30 Ocak 2021 Cumartesi

Kim bilir

 Başka türlü nasıl şiir olurdu yalnız kalmasaydı sokaklar

Küçük ayaklardan, ayak izlerinden ve sıcak soluklardan ısınan.

-Soluksuz üşüyorduk.


Bir mevsim nasıl duruyor ayakta, duymadan saçlarını

Kaç yaşına geldin kim bilir, kim bilir kaç mevsim tutundu saçlarından.

-Yağmursuz ve ıslanmıştık.


Gittikçe yoksullaşan, yalnızlaşan şubata bir çıplacık insan

Bir gölgeye sığınıp serçe parmağını uzatıyor.

-Uzansan tutunacak.


Kıyısında durmuşuz bir uçurumun ve beklediğimiz rüzgâr

Ne anlamı var rüzgârsız düşmelerin, bunca beklemek için.

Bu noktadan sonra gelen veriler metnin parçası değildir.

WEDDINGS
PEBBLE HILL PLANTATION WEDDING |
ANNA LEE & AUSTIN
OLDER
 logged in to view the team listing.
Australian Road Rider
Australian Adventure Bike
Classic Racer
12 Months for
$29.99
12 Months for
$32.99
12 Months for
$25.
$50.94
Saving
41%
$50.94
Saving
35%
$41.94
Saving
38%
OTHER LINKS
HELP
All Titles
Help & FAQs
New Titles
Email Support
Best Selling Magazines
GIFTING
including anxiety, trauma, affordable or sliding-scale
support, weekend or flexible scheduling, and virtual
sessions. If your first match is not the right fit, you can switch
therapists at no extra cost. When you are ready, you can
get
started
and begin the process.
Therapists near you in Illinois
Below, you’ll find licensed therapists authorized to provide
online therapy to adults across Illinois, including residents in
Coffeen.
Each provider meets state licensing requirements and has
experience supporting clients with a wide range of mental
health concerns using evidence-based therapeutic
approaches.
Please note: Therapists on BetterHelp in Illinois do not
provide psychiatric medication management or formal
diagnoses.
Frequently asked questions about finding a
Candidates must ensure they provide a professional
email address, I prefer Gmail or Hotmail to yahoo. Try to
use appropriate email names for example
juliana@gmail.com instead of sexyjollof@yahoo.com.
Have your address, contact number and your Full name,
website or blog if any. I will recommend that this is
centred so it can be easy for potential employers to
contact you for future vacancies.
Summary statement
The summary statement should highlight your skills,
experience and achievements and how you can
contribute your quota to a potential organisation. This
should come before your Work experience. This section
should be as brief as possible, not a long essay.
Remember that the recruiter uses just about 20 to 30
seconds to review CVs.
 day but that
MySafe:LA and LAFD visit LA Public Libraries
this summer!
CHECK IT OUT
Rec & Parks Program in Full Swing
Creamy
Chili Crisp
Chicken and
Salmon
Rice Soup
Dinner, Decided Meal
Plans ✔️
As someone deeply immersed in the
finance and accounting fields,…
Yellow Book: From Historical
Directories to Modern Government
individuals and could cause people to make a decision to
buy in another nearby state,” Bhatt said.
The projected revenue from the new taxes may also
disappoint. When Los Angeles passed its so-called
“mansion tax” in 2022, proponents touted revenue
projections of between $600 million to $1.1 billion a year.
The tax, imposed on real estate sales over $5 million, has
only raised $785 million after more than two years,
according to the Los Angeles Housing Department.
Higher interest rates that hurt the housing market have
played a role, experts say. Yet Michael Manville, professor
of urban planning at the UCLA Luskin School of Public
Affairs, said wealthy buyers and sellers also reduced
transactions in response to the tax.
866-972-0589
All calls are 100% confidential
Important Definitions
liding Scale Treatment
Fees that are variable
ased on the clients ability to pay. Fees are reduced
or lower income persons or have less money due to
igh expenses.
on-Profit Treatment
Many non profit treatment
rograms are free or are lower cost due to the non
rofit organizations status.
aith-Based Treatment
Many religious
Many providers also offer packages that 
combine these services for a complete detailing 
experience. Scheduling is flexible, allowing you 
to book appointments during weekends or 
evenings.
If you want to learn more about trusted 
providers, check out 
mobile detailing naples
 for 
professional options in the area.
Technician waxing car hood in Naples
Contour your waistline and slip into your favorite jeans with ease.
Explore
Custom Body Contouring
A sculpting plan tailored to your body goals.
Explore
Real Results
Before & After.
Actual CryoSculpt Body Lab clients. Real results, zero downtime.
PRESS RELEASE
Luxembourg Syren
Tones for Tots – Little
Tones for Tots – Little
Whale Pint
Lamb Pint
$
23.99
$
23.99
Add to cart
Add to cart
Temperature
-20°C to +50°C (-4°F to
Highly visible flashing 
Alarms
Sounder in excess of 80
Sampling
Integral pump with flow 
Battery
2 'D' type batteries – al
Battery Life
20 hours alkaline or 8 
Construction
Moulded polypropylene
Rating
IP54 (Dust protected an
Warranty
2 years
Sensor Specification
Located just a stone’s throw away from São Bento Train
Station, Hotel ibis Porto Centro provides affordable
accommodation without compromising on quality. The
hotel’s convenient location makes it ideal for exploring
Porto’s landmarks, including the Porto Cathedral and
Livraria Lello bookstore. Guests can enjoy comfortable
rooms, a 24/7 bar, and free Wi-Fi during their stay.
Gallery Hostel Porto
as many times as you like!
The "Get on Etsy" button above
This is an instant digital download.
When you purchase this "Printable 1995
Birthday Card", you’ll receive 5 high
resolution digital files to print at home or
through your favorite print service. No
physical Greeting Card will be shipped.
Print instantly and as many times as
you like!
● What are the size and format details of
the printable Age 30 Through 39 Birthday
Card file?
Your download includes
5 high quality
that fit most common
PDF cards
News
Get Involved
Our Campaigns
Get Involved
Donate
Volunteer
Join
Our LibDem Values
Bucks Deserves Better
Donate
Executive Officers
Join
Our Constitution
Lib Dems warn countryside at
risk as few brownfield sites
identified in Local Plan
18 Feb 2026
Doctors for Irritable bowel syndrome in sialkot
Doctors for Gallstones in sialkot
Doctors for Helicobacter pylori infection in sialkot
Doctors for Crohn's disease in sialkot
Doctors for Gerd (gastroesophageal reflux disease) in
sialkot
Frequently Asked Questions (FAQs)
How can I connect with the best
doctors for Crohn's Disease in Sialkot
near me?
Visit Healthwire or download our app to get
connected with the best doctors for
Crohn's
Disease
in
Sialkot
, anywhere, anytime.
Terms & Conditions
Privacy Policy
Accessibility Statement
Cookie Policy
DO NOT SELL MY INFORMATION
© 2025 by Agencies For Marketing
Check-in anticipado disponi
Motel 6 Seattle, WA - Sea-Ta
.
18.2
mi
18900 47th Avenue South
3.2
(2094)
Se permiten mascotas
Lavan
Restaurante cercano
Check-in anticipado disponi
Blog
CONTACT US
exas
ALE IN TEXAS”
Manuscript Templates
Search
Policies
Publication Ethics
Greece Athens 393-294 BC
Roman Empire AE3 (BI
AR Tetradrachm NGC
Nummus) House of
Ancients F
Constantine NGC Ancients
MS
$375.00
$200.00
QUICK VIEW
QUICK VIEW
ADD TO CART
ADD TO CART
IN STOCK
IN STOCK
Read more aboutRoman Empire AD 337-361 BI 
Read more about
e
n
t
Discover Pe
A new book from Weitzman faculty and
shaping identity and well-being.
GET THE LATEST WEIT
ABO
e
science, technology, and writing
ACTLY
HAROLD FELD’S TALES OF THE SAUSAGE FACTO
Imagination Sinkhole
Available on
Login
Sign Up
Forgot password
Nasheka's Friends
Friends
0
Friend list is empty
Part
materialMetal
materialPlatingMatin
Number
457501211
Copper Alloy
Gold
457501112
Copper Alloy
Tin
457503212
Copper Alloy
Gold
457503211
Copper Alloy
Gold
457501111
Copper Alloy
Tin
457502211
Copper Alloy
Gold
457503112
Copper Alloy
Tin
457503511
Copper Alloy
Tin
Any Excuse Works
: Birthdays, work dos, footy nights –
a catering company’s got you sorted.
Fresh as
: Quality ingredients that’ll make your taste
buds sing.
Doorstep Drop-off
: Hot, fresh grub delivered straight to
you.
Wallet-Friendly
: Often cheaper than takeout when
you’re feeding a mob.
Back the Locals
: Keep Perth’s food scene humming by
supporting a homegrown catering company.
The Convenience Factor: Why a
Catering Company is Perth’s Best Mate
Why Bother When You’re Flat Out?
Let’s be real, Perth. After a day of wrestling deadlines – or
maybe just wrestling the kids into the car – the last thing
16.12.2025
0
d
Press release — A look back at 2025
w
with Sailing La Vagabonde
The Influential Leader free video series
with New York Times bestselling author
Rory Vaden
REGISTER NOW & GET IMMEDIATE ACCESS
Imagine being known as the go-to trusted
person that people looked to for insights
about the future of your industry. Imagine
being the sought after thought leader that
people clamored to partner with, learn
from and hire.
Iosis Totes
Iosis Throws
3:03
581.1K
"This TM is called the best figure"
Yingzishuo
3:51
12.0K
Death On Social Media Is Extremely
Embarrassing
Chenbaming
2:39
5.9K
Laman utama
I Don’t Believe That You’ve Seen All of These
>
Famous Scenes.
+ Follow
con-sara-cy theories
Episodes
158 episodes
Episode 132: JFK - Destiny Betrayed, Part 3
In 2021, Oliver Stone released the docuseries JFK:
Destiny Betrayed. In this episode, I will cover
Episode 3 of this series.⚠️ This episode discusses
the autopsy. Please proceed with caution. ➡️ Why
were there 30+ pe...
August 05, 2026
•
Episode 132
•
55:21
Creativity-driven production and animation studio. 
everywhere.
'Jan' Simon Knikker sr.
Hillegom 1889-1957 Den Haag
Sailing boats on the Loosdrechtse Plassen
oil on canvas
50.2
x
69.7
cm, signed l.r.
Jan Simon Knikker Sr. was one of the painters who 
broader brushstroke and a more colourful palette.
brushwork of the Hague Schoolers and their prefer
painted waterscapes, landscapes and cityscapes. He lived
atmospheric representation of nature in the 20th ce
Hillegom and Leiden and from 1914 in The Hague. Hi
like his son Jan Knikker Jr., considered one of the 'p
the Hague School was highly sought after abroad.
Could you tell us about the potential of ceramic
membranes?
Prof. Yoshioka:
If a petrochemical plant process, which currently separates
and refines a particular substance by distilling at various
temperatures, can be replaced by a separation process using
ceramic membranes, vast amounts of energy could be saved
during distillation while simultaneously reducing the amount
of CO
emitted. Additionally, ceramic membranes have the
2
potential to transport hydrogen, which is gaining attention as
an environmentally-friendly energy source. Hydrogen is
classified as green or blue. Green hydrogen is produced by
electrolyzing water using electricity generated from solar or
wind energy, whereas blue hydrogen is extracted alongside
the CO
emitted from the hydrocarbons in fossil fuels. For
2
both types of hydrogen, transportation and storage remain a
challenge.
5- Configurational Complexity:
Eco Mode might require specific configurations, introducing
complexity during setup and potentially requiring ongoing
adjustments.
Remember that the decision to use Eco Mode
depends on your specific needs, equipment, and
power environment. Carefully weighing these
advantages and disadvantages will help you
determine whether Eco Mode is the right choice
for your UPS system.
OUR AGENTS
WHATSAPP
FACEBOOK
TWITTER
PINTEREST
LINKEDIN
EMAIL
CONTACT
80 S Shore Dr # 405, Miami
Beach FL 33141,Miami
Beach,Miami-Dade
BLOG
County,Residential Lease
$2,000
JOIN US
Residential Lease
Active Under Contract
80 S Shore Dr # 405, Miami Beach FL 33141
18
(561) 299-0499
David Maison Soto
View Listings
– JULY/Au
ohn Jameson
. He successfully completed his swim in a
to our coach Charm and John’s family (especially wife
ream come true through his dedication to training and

-Sebepsiz düşmelerden korusun.


Belki kalabalık sokakta fark edilmezdik, nereye kayboldu herkes

Belki yalnızlıktır çoğaltıyor insanı, belki yokluğun daha çok yalnızlıktır.

-Neyimiz artacak şimdi kim bilir.


21 Ocak 2021 Perşembe

Varolma ihtimali

 Varlığınla bir şeyleri güzelleştirenibilirdin

Yoksun, bir değişiklik olmadı.


Mesela aynı kişiler bindi otobüse 

Birbirinden habersizdiler 

Çoktular 

Alabildiğine yalnızdılar. 


Mesela herkesin piç dediği bir çocuk

Yardım etti yine 

Yolda karşıya geçmeye çalışan 

Kör ve yaşlı kadına.


Kediler gitmediler sokağın başından sonra 

Onlar seni hiç beklemediler 

Bağlanmadılar yaşamak için tek bir şeye

Aç da kaldılar bazen, 

ağlamadılar bir lokma için.


Kirli ve çirkin, balıklarıyla denize akıp kendini akladı sarıçay 

Üçü de kızıl saçlı üç kadın aynı köprüdeydi

Belki İzlandalıydılar 

Cuma pazarı hep kuruldu. 


Dedim ya; hiçbir şey değişmedi 


Bir müddet sonra hiçbir şey düşünmedi;

Senin var olma ihtimalini.

16 Ocak 2021 Cumartesi

Bir Yalnızlık

 

Gecenin saçları dalgalı, koyu kahverengi

Gözlerine mi daha çok, saçlarına mı daha çok

Yoksul bir kadeh şarap kokuyor

Dudaklarından başka bir şeyin tadı kalmadı.

 

Avuçlarım, avuçlarımdaki yoksunluk

Zihnimde sessiz

Kimsenin duymadığı çığlıklar

Yokluğuna mı daha çok, gölgene mi daha

Kimin aklına gelir bunca yalnızlık.

 

Benim bir tenim yok

Varlığım bile şüpheli

Kahverengi bir çift

Bir var, bir yok.

 

Bir yudum kırmızı

Nar gibi ekşi ve tatlı ve çok kalabalık

bir yalnızlığı anlatmaya nar ne gerek?